▼
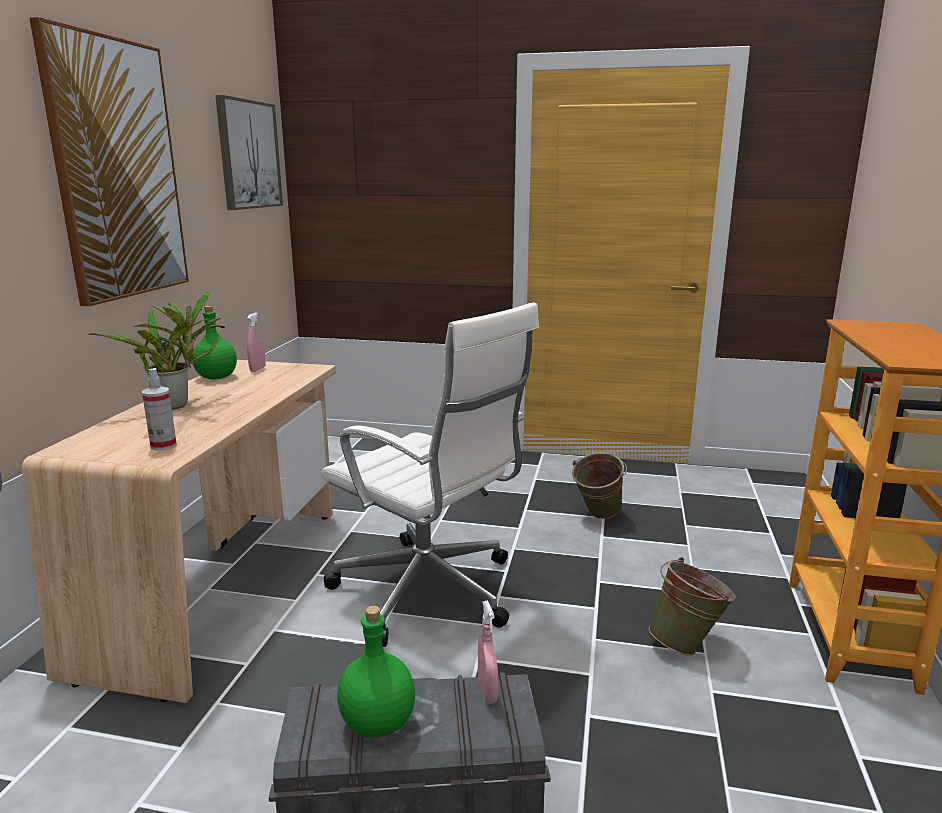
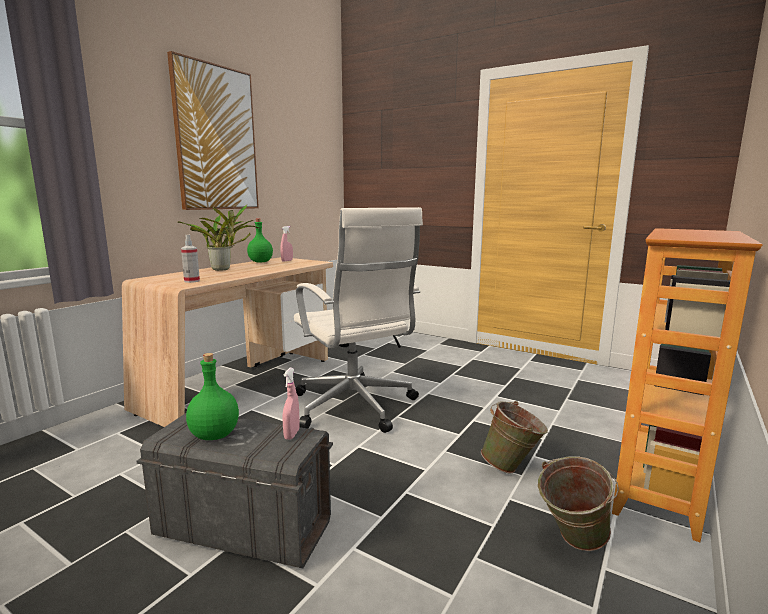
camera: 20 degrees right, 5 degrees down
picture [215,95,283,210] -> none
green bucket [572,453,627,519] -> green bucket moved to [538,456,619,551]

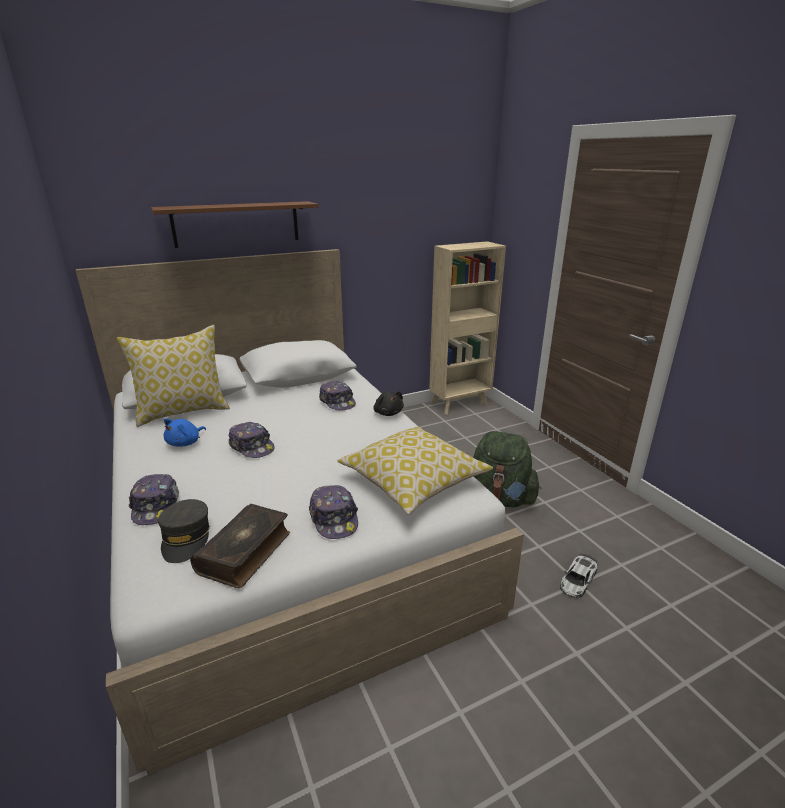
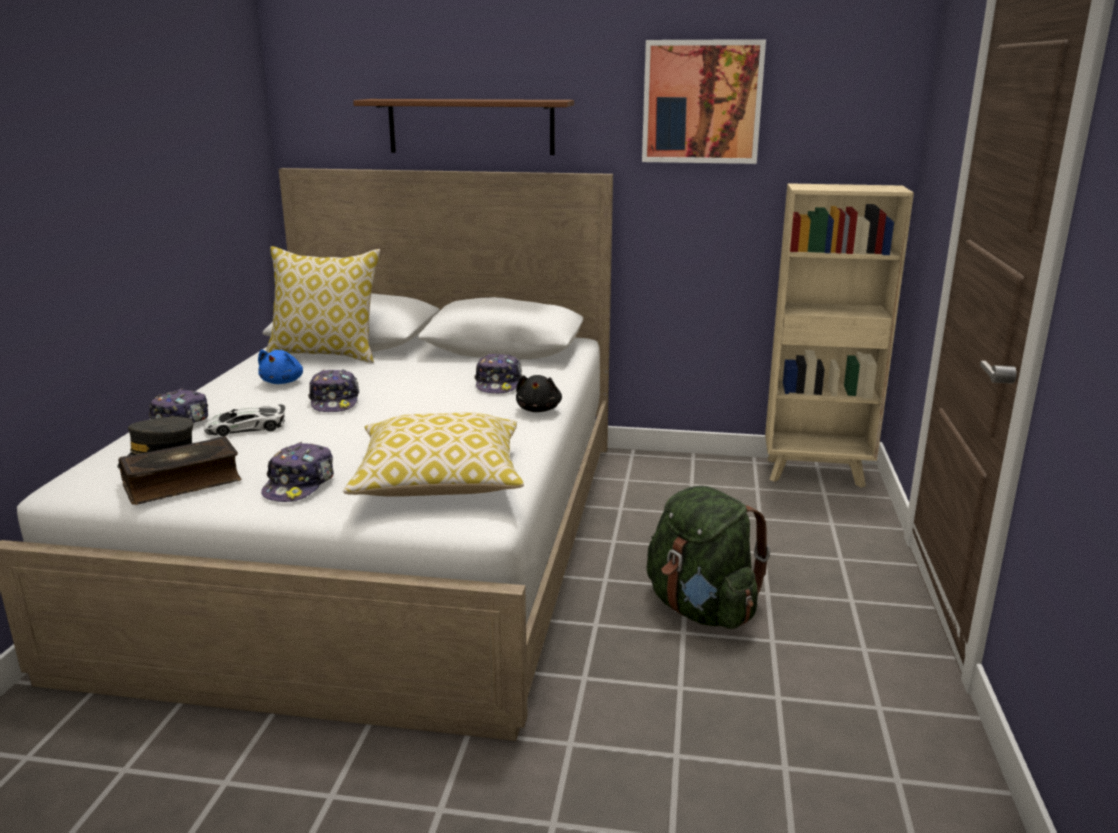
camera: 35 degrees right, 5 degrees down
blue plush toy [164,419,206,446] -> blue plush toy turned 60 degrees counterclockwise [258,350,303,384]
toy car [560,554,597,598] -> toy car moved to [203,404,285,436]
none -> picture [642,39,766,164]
▲
TASK DIRECTIONS:
Gather up, from the records above, each line where the word "camera" appears.

WRITTEN RESPONSE:
camera: 20 degrees right, 5 degrees down
camera: 35 degrees right, 5 degrees down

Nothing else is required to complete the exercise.